The analysis warrants reading, but is not the true linchpin on which this decision hinges.  The regulatory and statutory decisions are necessary preludes to reaching a constitutional issue.

First Amendment Compelled Speech:  In another example of the growing complexity of the issue, the majority of the court of appeals panel vacated the rule at a higher plane – the First Amendment to the United States Constitution.  Appellants argued that the requirement that a company describe its products as not “DRC conflict free” in the report it files with the SEC and posting that report on its website unconstitutionally compels speech.  Here, again, the court is faced with categorizing speech under the First Amendment:

  • factual statements under rational basis to avoid consumer deception (or perhaps misrepresentation or fraud) under Zauderer, as contrasted with
  • intermediate scrutiny of commercial speech under Central Hudson’s requirement that the government show a substantial government interest that is directly and materially advanced by the restriction; and the restriction is narrowly tailored (and as to this last the SEC provided no evidence), or
  • strict scrutiny of any other compelled speech, particularly compelled speech with some ideological value.

The court gently, but clearly, interpreted the statement being compelled:

At all events, it is far from clear that the description at issue – whether a product is “conflict free” – is factual and non-ideological.  Products and minerals do not fight conflicts.  The label “conflict free” is a metaphor that conveys moral responsibility for the Congo war.  It requires an issuer to tell consumers that its products are ethically tainted, even if they only indirectly finance armed groups.  An issuer, including an issuer who condemns the atrocities of the Congo war in the strongest terms, may disagree with that assessment of its moral responsibility.  And it may convey that “message” through “silence.”  ….  By compelling an issuer to confess blood on its hands, the statute interferes with that exercise of the freedom of speech under the First Amendment.

For that reason, the court struck down both the specific underlying Dodd-Frank provision and the SEC’s final rule “to the extent the statute and rule require regulated entities to report to the Commission and to state on their website that any of their products have “not been found to be ‘DRC conflict free.’””
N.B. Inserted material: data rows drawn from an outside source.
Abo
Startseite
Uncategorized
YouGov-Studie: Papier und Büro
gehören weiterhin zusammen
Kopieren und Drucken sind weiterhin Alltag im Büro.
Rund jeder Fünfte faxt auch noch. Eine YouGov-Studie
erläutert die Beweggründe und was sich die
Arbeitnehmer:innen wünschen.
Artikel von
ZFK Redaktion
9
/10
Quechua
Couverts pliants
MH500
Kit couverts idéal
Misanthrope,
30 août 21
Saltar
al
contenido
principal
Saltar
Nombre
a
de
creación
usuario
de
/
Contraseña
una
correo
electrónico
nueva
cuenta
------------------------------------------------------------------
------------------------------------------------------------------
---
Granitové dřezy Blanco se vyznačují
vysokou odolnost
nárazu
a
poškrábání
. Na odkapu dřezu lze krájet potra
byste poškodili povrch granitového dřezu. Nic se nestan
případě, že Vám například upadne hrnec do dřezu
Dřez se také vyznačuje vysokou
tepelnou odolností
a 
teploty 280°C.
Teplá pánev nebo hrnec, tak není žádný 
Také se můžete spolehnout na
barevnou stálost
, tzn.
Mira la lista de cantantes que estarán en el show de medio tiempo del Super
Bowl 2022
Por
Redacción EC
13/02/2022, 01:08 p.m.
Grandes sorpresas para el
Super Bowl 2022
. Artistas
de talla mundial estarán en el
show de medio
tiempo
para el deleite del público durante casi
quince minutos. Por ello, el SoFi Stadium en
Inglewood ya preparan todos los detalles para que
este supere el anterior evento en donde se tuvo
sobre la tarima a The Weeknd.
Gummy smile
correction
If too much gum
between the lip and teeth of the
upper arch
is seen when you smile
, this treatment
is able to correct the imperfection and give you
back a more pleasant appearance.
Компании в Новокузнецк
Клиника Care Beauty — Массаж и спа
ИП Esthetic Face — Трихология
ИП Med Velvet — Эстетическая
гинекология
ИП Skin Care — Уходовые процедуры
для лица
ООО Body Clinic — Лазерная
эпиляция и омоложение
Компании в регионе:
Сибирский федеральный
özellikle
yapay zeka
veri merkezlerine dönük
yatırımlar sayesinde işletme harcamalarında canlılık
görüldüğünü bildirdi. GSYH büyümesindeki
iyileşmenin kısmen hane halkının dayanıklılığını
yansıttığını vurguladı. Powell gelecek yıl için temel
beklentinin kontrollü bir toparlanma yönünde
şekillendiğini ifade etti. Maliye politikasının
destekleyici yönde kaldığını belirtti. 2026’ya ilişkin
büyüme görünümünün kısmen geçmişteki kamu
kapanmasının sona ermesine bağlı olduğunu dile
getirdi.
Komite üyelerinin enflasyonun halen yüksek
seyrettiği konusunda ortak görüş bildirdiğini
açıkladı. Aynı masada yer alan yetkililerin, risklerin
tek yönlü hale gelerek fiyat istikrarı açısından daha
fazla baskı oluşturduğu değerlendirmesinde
Dissent & Another Consideration of the Problem:  If this linchpin does not sound vaguely familiar, the dissent provides the answer.  Judge Srinivasan, noting that the court of appeals had already ordered argument en banc rehearing of American Meat Institute v. Department of Agriculture, at that panel’s suggestion, and of which he was a member, suggests that the better course was to sever the administrative law and statutory issues and decide them as the panel did, but to hold the issues on the ultimate First Amendment claim in abeyance pending resolution of the en banc case.  That separate procedural issue, freighted with the court’s own stare decisis (Lat: “to stand by things decided”) and interlocking panels, may well lead to en banc consideration of this case as well – at the behest of a judge of the court or upon motion of a party.  Perhaps a stay of the statute (and dependent stay of the rule) is appropriate, and further orders may yet issue.